Completano il locale le quinte in cotto realizzate su disegno, la teatrale bottigliera in lamiera brunita, sfondo alla sala ristorante, e il bancone rivestito in vetro cannettato e argentato, incastonato su un telaio di metallo calamina. Le sedute imbottite che si distendono lungo una parete dell’area ristorante sono realizzate da un artigiano tappezziere su disegno dello Studio, mentre lungo le aree snack prevalgono, con le loro linee decise, gli sgabelli ArchiStool.

 

Giochi di ombre e di luci

Nel tempo ho compreso quanto luce e ombra siano i lati opposti della medesima cosa – dice l’Architetto – nel senso che il luogo illuminato dalla luce del sole viene sempre raggiunto dall’ombra, e così nei miei interni inserisco luce affinché questa venga sempre inseguita in qualche modo da ombre”. Questo “dialogo” tra ombra e luce vuol ricordare il romanticismo della luce rarefatta delle candele che si potevano trovare nei casali di campagna, un’illuminazione soft che ricorda quelle dei luoghi del tempo dove la luce era solo funzione con momenti di estremo valore estetico, grazie anche alla presenza di nuvole di fumo unite ai vapori eterei della cucina, spesso comunicante.

Il colore sotto questo punto di vista ha avuto una duplice funzione: quella di creare un ambiente più armonioso e, allo stesso tempo, di modulare la luce nelle varie fasi del giorno per dar spazio ad una penombra estremamente rilassante.
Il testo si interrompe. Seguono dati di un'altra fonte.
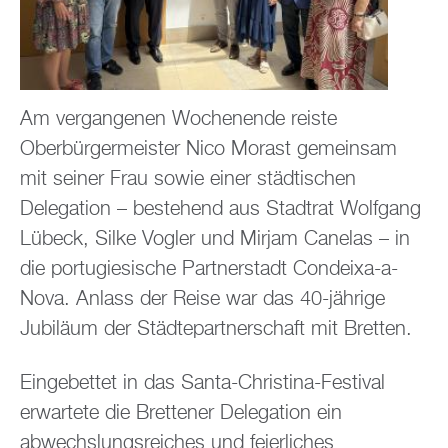
Am vergangenen Wochenende reiste
Oberbürgermeister Nico Morast gemeinsam
mit seiner Frau sowie einer städtischen
Delegation – bestehend aus Stadtrat Wolfgang
Lübeck, Silke Vogler und Mirjam Canelas – in
die portugiesische Partnerstadt Condeixa-a-
Nova. Anlass der Reise war das 40-jährige
Jubiläum der Städtepartnerschaft mit Bretten.
Eingebettet in das Santa-Christina-Festival
erwartete die Brettener Delegation ein
abwechslungsreiches und feierliches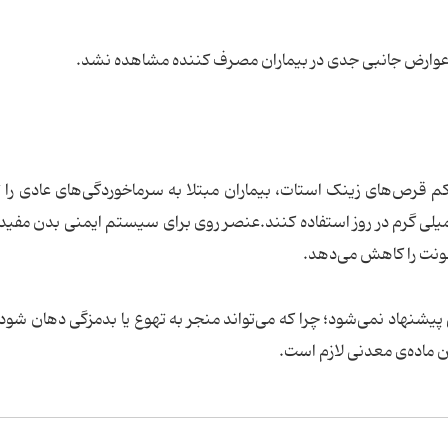
م قرص‌های زینک استات، بیماران مبتلا به سرماخوردگی‌های عادی را
‌کند که برای درمان خود از این قرص تا حداکثر ۱۰۰ میلی گرم در روز استفاده کنند.عنصر روی برای سیستم ایمنی بدن 
عفونت را کاهش می‌دهد.
پیشنهاد نمی‌شود؛ چرا که می‌تواند منجر به تهوع یا بدمزگی دهان شود. 
 ماده‌ی معدنی لازم است.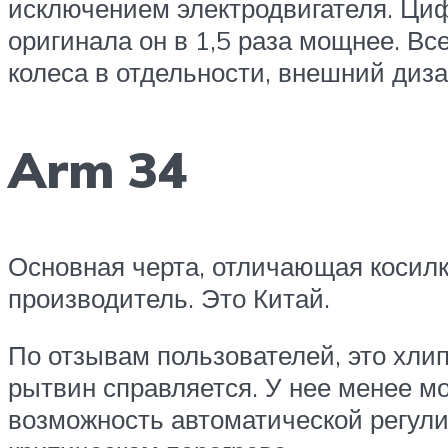
исключением электродвигателя. Цифр
оригинала он в 1,5 раза мощнее. Вс
колеса в отдельности, внешний диз
Arm 34
Основная черта, отличающая косилк
производитель. Это Китай.
По отзывам пользователей, это хлип
рытвин справляется. У нее менее м
возможность автоматической регули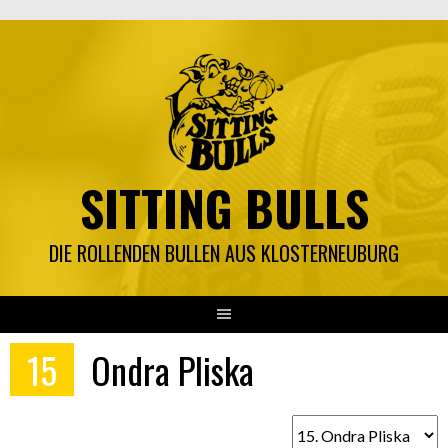
Springe
zum
Inhalt
SITTING BULLS
DIE ROLLENDEN BULLEN AUS KLOSTERNEUBURG
15
Ondra Pliska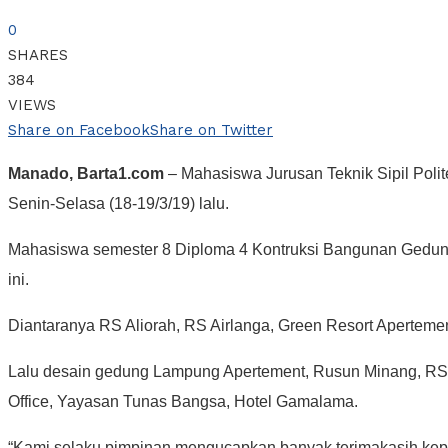
0
SHARES
384
VIEWS
Share on Facebook
Share on Twitter
Manado, Barta1.com
– Mahasiswa Jurusan Teknik Sipil Poli
Senin-Selasa (18-19/3/19) lalu.
Mahasiswa semester 8 Diploma 4 Kontruksi Bangunan Gedung 
ini.
Diantaranya RS Aliorah, RS Airlanga, Green Resort Aperteme
Lalu desain gedung Lampung Apertement, Rusun Minang, RS Si
Office, Yayasan Tunas Bangsa, Hotel Gamalama.
“Kami selaku pimpinan mengucapkan banyak terimakasih kepa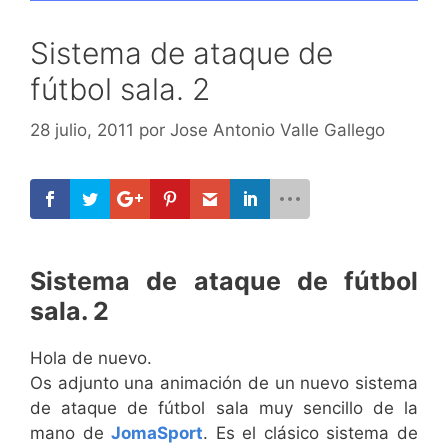
Sistema de ataque de
fútbol sala. 2
28 julio, 2011
por
Jose Antonio Valle Gallego
Sistema de ataque de fútbol
sala. 2
Hola de nuevo.
Os adjunto una animación de un nuevo sistema
de ataque de fútbol sala muy sencillo de la
mano de
JomaSport
. Es el clásico sistema de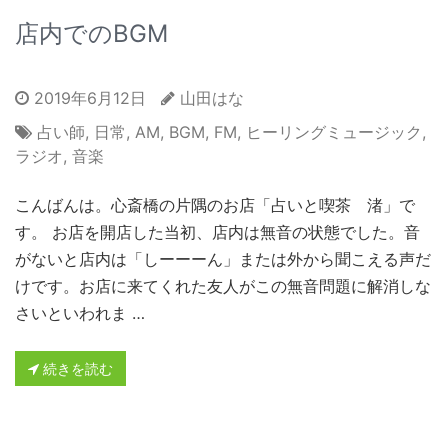
店内でのBGM
2019年6月12日
山田はな
占い師
,
日常
,
AM
,
BGM
,
FM
,
ヒーリングミュージック
,
ラジオ
,
音楽
こんばんは。心斎橋の片隅のお店「占いと喫茶 渚」で
す。 お店を開店した当初、店内は無音の状態でした。音
がないと店内は「しーーーん」または外から聞こえる声だ
けです。お店に来てくれた友人がこの無音問題に解消しな
さいといわれま …
続きを読む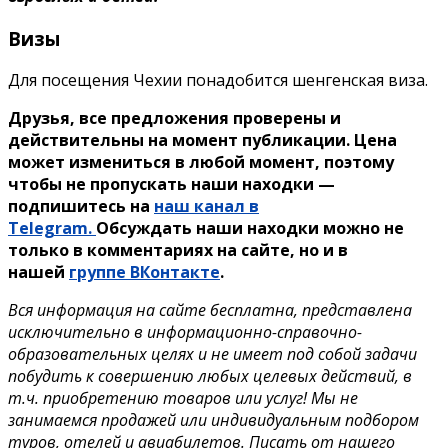
Визы
Для посещения Чехии понадобится шенгенская виза.
Друзья, все предложения проверены и
действительны на момент публикации. Цена
может измениться в любой момент, поэтому
чтобы не пропускать наши находки —
подпишитесь на
наш канал в
Telegram.
Обсуждать наши находки можно не
только в комментариях на сайте, но и в
нашей
группе ВКонтакте
.
Вся информация на сайте бесплатна, представлена
исключительно в информационно-справочно-
образовательных целях и не имеет под собой задачи
побудить к совершению любых целевых действий, в
т.ч. приобретению товаров или услуг! Мы не
занимаемся продажей или индивидуальным подбором
туров, отелей и авиабилетов. Писать от нашего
Al contrario, la zona caffetteria risulta molto illuminata: la luce entra naturalmente dalle finestre che si aprono lungo i lati dell’edificio, mentre la sera viene sostituita da fasci di luce artificiale per un’illuminazione per nulla aggressiva ma soffusa e “riservata”.

Questa sorta di antitesi tra giorno e notte, attraverso il gioco di luci e ombre, generate dallo studio illuminotecnico degli ambienti, è parte del fascino evocativo del locale, in una sorta di rielaborazione della Toscanità, visibile anche nell’offerta gastronomica che propone un menù tradizionale toscano ben amalgamato a proposte gastronomiche di altre cucine.